Jesus was not condemning the Pharisees for being sexually aroused when he said they were guilty of committing adultery in their hearts; instead, he knew they wanted to be unfaithful to their wives, but restrained themselves only out of fear of being caught.

Condemning birth control and masturbation (two areas where the Bible is notably silent) creates unfair guilt feelings in people who are being constantly pushed by the media into some form of sexual relief. This unnatural form of condemnation has actually fostered homosexuality, prostitution, and infidelity (subjects on which the Bible is not silent!)

If you are sexually frustrated, but do not want to commit adultery, then masturbation or increased marital sex are the obvious solutions. Of course, if you want to commit adultery, then whether or not you ever get up enough courage to do it, you are still guilty of lusting after something you should not have. That is the point Jesus was making in Matthew 5:27-28.

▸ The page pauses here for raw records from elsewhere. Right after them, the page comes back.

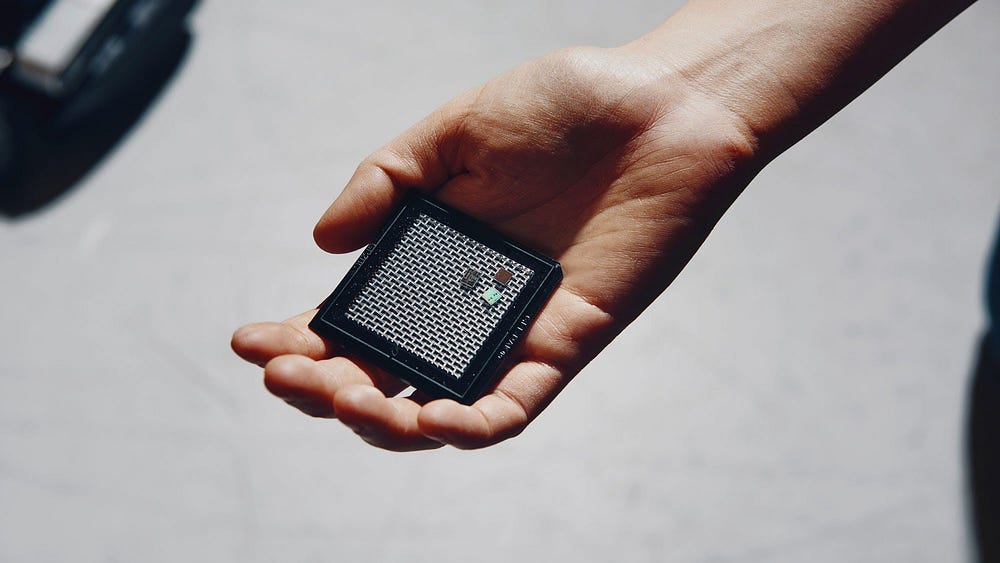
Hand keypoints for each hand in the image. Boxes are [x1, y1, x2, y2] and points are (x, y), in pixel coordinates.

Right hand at [232, 46, 756, 450]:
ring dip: (384, 421)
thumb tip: (323, 243)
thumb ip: (387, 181)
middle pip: (381, 375)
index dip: (296, 339)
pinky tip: (432, 420)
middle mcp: (463, 306)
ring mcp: (513, 331)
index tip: (248, 342)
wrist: (664, 106)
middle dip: (323, 389)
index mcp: (428, 258)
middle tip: (288, 375)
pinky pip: (516, 405)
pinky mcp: (568, 343)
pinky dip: (474, 424)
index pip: (350, 319)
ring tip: (344, 400)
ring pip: (438, 408)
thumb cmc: (568, 107)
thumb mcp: (456, 130)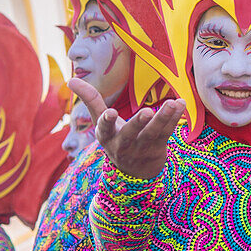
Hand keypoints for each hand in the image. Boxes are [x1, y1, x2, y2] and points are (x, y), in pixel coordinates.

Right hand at [69, 78, 184, 180]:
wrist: (134, 172)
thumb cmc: (115, 138)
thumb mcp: (101, 123)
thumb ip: (90, 100)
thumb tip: (70, 79)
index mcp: (106, 136)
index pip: (103, 129)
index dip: (106, 121)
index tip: (109, 113)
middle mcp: (123, 144)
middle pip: (130, 133)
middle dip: (138, 123)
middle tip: (146, 112)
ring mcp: (142, 148)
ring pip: (153, 133)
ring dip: (163, 118)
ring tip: (172, 103)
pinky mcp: (158, 148)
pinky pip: (167, 132)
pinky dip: (174, 118)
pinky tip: (180, 104)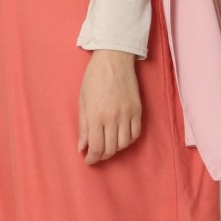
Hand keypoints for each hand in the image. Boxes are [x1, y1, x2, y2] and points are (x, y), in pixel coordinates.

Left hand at [77, 50, 142, 164]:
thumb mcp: (82, 102)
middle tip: (97, 154)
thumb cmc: (94, 78)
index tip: (89, 161)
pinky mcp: (138, 110)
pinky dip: (128, 140)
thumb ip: (83, 126)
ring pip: (124, 144)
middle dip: (102, 156)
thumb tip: (82, 147)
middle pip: (110, 149)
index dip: (92, 159)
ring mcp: (127, 114)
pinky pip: (135, 134)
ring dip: (115, 149)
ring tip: (108, 145)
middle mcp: (113, 118)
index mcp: (96, 116)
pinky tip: (121, 137)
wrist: (114, 59)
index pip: (96, 147)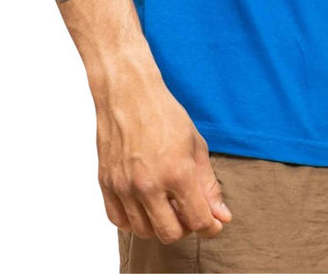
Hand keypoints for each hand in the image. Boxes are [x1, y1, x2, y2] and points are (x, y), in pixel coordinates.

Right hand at [90, 60, 232, 243]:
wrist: (129, 93)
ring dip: (159, 225)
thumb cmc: (164, 114)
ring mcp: (124, 186)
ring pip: (144, 231)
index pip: (197, 220)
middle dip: (185, 228)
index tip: (213, 222)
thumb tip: (221, 216)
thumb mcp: (196, 145)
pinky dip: (134, 221)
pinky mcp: (106, 184)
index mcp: (177, 172)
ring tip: (168, 205)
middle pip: (169, 234)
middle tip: (189, 212)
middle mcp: (148, 184)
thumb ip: (208, 184)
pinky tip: (145, 205)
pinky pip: (119, 221)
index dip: (210, 226)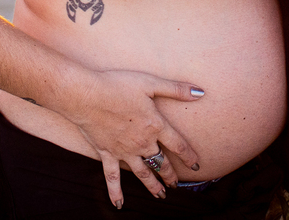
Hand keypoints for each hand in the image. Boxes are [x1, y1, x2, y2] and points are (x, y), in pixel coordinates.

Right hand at [62, 68, 204, 207]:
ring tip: (160, 195)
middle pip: (161, 162)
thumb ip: (176, 89)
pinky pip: (112, 177)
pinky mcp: (107, 153)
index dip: (188, 155)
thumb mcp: (150, 83)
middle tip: (176, 184)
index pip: (177, 144)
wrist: (87, 96)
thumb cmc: (118, 85)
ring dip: (152, 185)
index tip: (196, 165)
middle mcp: (142, 143)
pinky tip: (118, 205)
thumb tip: (200, 92)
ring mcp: (124, 151)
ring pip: (142, 173)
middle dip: (170, 174)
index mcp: (155, 125)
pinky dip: (116, 191)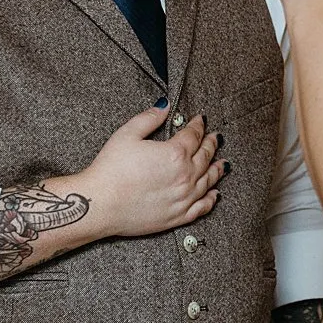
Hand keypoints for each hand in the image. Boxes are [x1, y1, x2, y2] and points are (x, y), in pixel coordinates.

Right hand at [75, 108, 222, 237]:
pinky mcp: (177, 216)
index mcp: (175, 153)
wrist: (100, 204)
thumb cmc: (110, 170)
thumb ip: (150, 118)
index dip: (199, 125)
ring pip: (208, 181)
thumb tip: (164, 106)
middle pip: (205, 156)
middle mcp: (185, 176)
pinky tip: (215, 194)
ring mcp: (183, 198)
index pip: (194, 135)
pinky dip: (211, 199)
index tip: (201, 120)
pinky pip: (202, 207)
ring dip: (217, 170)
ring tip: (223, 163)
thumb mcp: (128, 134)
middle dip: (211, 144)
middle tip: (215, 138)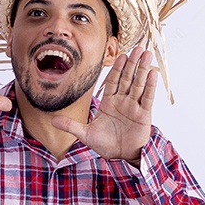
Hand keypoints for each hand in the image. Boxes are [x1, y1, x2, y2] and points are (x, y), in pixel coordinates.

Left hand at [51, 46, 155, 164]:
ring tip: (146, 54)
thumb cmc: (106, 145)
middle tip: (137, 48)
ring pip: (138, 84)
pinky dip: (150, 85)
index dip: (117, 68)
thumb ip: (71, 126)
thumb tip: (52, 121)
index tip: (120, 55)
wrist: (121, 156)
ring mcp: (133, 107)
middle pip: (127, 78)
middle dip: (132, 63)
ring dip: (142, 69)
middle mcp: (122, 101)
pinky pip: (147, 98)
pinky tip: (152, 73)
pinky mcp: (143, 114)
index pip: (113, 81)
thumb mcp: (86, 135)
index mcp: (109, 103)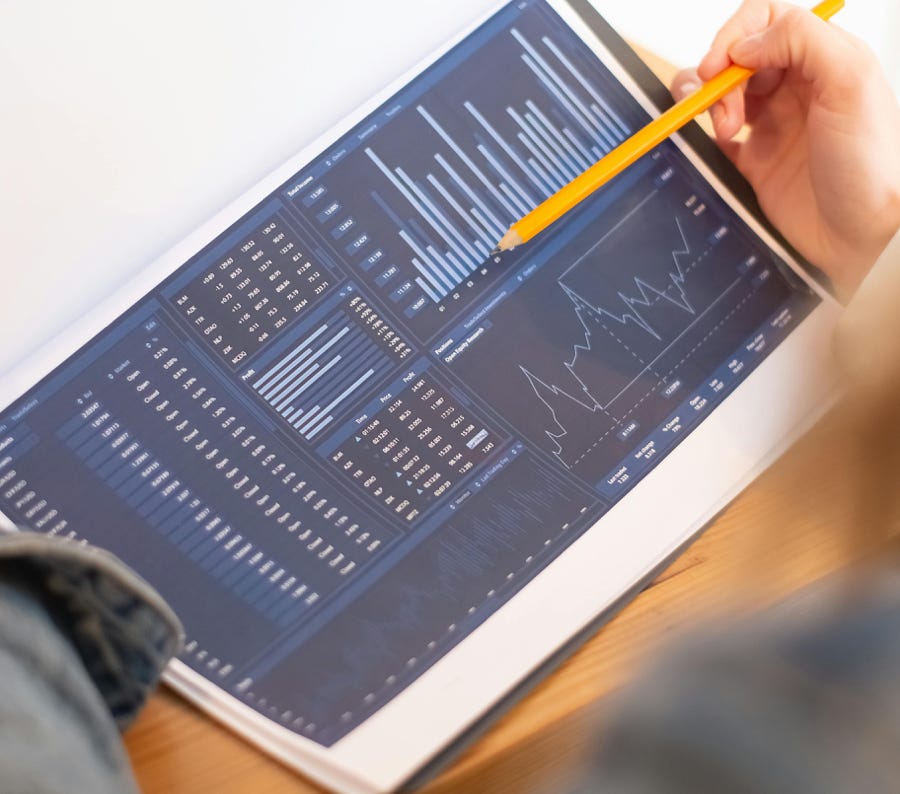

3. There is a place for double standards. The way a couple behaves in the bedroom is obviously not the way they behave in public. Blatant sexuality, as stated earlier, is a source of constant sexual frustration for others. So a married couple should be considerate of the effect their actions will have on others before they flaunt their liberties. What is taken for granted by one person may be extremely embarrassing to others; we need to respect the feelings of others.

Much of the adventure in marriage comes from sexual exploration and discovery. While young people need to feel free about discussing sex issues, the ideal place for them to find the answers to much that is only idle curiosity is in the company of the one they marry. It is a shame that the media has robbed young people of many of the joys of such discovery.

4. Finally, the real problem (once again) is GREED. The church has, for too long, laid the blame for sexual immorality on the backs of the sexually active masses, with only rare swipes at the merchants who have exploited sex to sell their products. Until and unless the real culprits are exposed, the confusion and the false condemnation will continue.